As a woman of BME background, my success story has been one with challenges as well as triumphs. My parents studied in the UK in the 1960’s and decided to relocate back to their home country of Nigeria in the early 1970’s to raise my siblings and I, this enabled us to connect to our culture and heritage. Being raised in Nigeria, I was not subjected to discrimination regarding my race.
Both of my parents had careers which inspired me. Having parents with successful careers also gave me something to aspire too. My parents brought my siblings and I up with a ‘can do’ attitude and always affirmed to us that the world is our oyster. I believe this mind set is vital and a key to my success.
In 1998 I left the shores as a graduate, motivated and enthusiastic to accomplish the goals I had set myself. I enrolled on a Master’s degree programme in Information Technology (IT) in the UK at a time where demand for individuals with such expertise was well sought after, at the onset of the millennium. The rise of the IT sector paved ways for BME people in professional settings. As a result, there was a large influx of individuals with such skills migrating to the UK and being recruited into these roles.
Starting my career in IT aided me into the corporate world as I felt that in such roles, race didn’t matter, what mattered was what you can deliver and the outcomes achieved.
Very early on in my career, I found there was a lack of support and guidance for independent and ambitious young black women like myself. It was also noticeable that the further I progressed in my career, the fewer BME faces I saw at the higher levels. Don’t get me wrong, most of the places I have worked at have been welcoming but there are so many layers to discrimination and unfortunately people may not even be consciously doing it.

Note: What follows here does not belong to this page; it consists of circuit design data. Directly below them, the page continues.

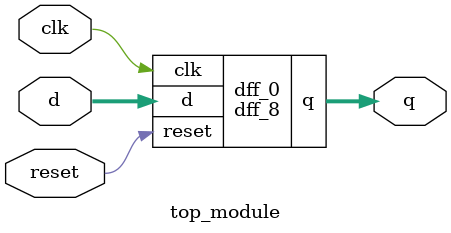
<source format=v>

module dff_8 (
    input clk,
    input reset,            // Asynchronous reset
    input [7:0] d,
    output reg [7:0] q
);

always @ (posedge clk or negedge reset) begin
    if (reset == 1'b0) begin
        q <= 8'b0;
    end else begin
        q <= d;
    end
end
endmodule
module top_module (
    input clk,
    input reset,            // Asynchronous reset
    input [7:0] d,
    output [7:0] q
);

dff_8 dff_0 (.clk(clk), .reset(reset), .d(d), .q(q));

endmodule
</source>
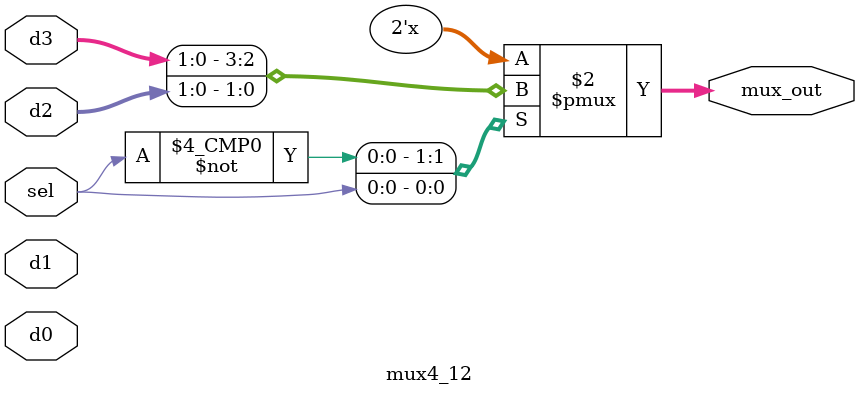
<source format=v>
module mux4_12(
    input wire sel,
    input [1:0] d1,d2,d3,d0,
    output reg[1:0] mux_out
);
always @(*)begin
    case(sel)
    2'b00:begin
         mux_out <= d3;
    end
    2'b01:begin
         mux_out <= d2;
    end
    2'b10:begin
         mux_out <= d1;
    end
    2'b11:begin
         mux_out <= d0;
    end
    default:begin
        mux_out <= 2'b00;
    end
    endcase
end

endmodule
</source>
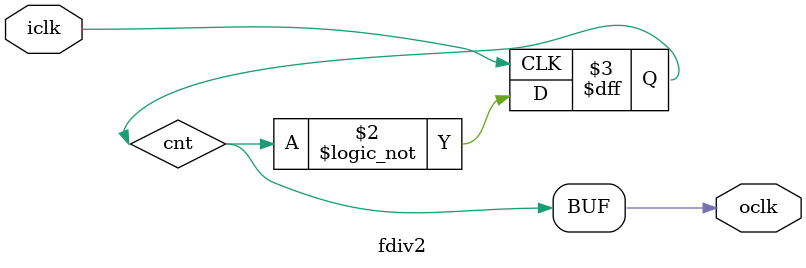
<source format=v>
module fdiv2
(
	input iclk,
	output oclk
);

reg cnt;

always@(negedge iclk)begin
cnt <= !cnt;
end 

assign oclk = cnt;

endmodule
</source>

In recent years, I found it surprising whilst working in London, a city so multicultural and home to people of all backgrounds and races that on so many occasions I was still the only person of colour at senior management tables and leadership forums. It is disappointing to see the lack of diversity in a city such as London, where 41% of NHS staff and 45% of the population are from BME backgrounds, this is also evidenced in the extensive research done by NHSE of substantial under-representation of BME staff in senior leadership positions in the NHS including on Trust Boards.
Since joining HPFT I am impressed with what I have seen. I am proud to be in an organisation where I am not the only person of colour on the board. I have felt so welcomed and am delighted to be at a Trust which actively promotes diversity. I am keen to build on this and I would love to see more BME staff progressing in their careers and in management roles.
I want my BME colleagues at all levels to feel empowered. I hope that this series of case studies brings support to staff, provides stories which people can relate to and most importantly inspire.